I am reading books on logic, and I got an impression that the main Gödel's technical results necesary for his incompleteness theorems can be formulated (but apparently not proved, only formulated) without mentioning of recursive functions. In particular, in Takeuti's book Proposition 10.9 (which in my opinion is proved very vaguely) can be more or less easily proved with the help of the following two propositions (which I believe can be attributed to Gödel):
Theorem 1. Assuming consistency of PA, for each theory $\mathcal S$ with a given numeration $\ulcorner \cdot \urcorner$ of its Gentzen trees, there exists a formula in PA, that defines a predicate symbol $\operatorname{Prf}$ of arity 2 with the following two rpoperties:
(i) for each formula $\varphi$ in $\mathcal S$ and for each Gentzen tree ${\mathcal K}$ in $\mathcal S$ the formula $$ \operatorname{Prf}(\ulcorner {\mathcal K} \urcorner,\ulcorner \varphi \urcorner) $$ is deducible in PA if and only if the Gentzen tree ${\mathcal K}$ is a deduction of the formula $\varphi$ (or what is the same, of the sequent $\vdash\varphi$) in $\mathcal S$,
(ii) each Gentzen tree $\mathcal K$ (of metaformulas) in LK with the language of $\mathcal S$, that expresses deducibility of the metaformula $\psi$ from some metaformulas $\varphi_1$,...,$\varphi_n$ (i.e. a Gentzen tree with $n$ vetrtexes $\vdash\varphi_1$,...,$\vdash\varphi_n$, and perhaps with other vertexes which are axioms of the theory LK with this language, i.e. which have the form $\alpha\vdash\alpha$, and with the root $\vdash\psi$), $$ {\mathcal K}\ : \quad \frac{\frac{\vdash\varphi_1}{\dots}\quad ...\quad \frac{\vdash\varphi_n}{\dots}\quad ...}{\vdash\psi}, $$ generates a formula in PA, that defines an adjoined functional symbol $F_{\mathcal K}$ of arity $n$, such that for each values of the metavariables in $\varphi_1$,...,$\varphi_n$ and in $\psi$ the following sequent is deducible in PA: $$ \operatorname{Prf}(y_1,\ulcorner \varphi_1 \urcorner),...,\operatorname{Prf}(y_n,\ulcorner \varphi_n \urcorner) \vdash \operatorname{Prf}(F_{\mathcal K}(y_1,...,y_n),\ulcorner \psi \urcorner) $$ (in other words, if with the given values of metavariables in $\varphi_1$,...,$\varphi_n$ and in $\psi$ the objects $y_1,...,y_n$ are Gödel numbers of the deductions for the formulas $\varphi_1$,...,$\varphi_n$, then $F_{\mathcal K}(y_1,...,y_n)$ is the Gödel number of the deduction of the formula $\psi$).
And
Theorem 2. Suppose $\mathcal S$ is a theory with a given numeration $\ulcorner \cdot \urcorner$ of Gentzen trees, and at the same time $\mathcal S$ interprets the Peano arithmetics PA. Then there exists a formula in $\mathcal S$ that defines an adjoined functional symbol $\operatorname{Ded}$ of arity 1, such that in $\mathcal S$ the following sequent is deducible: $$ \operatorname{Prf}_{\mathcal S}(y,\ulcorner \varphi \urcorner)\vdash \operatorname{Prf}_{\mathcal S}(\operatorname{Ded}(y),\ulcorner \operatorname{Prf}_{\mathcal S}(y,\ulcorner \varphi \urcorner)\urcorner) $$ (in other words, if $y$ is the Gödel number of a deduction of the formula $\varphi$, then $\operatorname{Ded}(y)$ is the Gödel nuber of a deduction of the formula $\operatorname{Prf}_{\mathcal S}(y,\ulcorner \varphi \urcorner)$).

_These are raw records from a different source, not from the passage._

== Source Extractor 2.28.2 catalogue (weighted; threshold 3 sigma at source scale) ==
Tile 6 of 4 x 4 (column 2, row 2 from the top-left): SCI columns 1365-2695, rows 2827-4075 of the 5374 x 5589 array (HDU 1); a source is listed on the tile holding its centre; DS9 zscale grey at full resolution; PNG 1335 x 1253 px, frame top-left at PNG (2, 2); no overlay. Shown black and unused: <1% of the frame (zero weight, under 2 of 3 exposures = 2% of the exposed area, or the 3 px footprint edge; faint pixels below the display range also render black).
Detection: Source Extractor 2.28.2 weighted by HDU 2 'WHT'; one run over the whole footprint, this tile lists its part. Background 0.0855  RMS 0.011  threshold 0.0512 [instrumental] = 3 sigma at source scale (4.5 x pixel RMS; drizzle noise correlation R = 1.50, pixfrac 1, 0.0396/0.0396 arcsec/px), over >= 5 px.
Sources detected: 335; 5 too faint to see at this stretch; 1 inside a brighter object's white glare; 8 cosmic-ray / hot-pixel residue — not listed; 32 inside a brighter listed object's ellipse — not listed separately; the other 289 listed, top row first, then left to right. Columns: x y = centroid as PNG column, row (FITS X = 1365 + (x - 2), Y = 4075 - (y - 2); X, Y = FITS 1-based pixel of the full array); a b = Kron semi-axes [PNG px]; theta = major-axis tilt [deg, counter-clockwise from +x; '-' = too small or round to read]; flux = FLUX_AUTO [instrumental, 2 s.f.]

I hope, everything is more or less clear. By metavariables I mean the symbols of some new alphabet, which does not intersect with the alphabet of $\mathcal S$, and the metaformulas are defined as sequences of symboles composed from usual formulas in $\mathcal S$ and from metavariables, which are suposed to be places for new formulas (and can be replaced by usual formulas). Also $\operatorname{Prf}_{\mathcal S}(y,x)$ means the translation in $\mathcal S$ of the formula $\operatorname{Prf}(y,x)$ in PA.
My question is
if there exist a text which can be used as a reference for these two propositions?
As I wrote, I am interested in this because I think that there are simpler (than in Takeuti's book or in Mendelson's book) schemes of proving Gödel's incompleteness theorems. If we state these two theorems then the rest of the proof becomes more or less simple, that is why I believe that there must be texts on logic where these two propositions are mentioned (maybe in a different form, but anyway with this translation into the language of sequent calculus). I would be grateful if somebody could give such references (or maybe just some advises).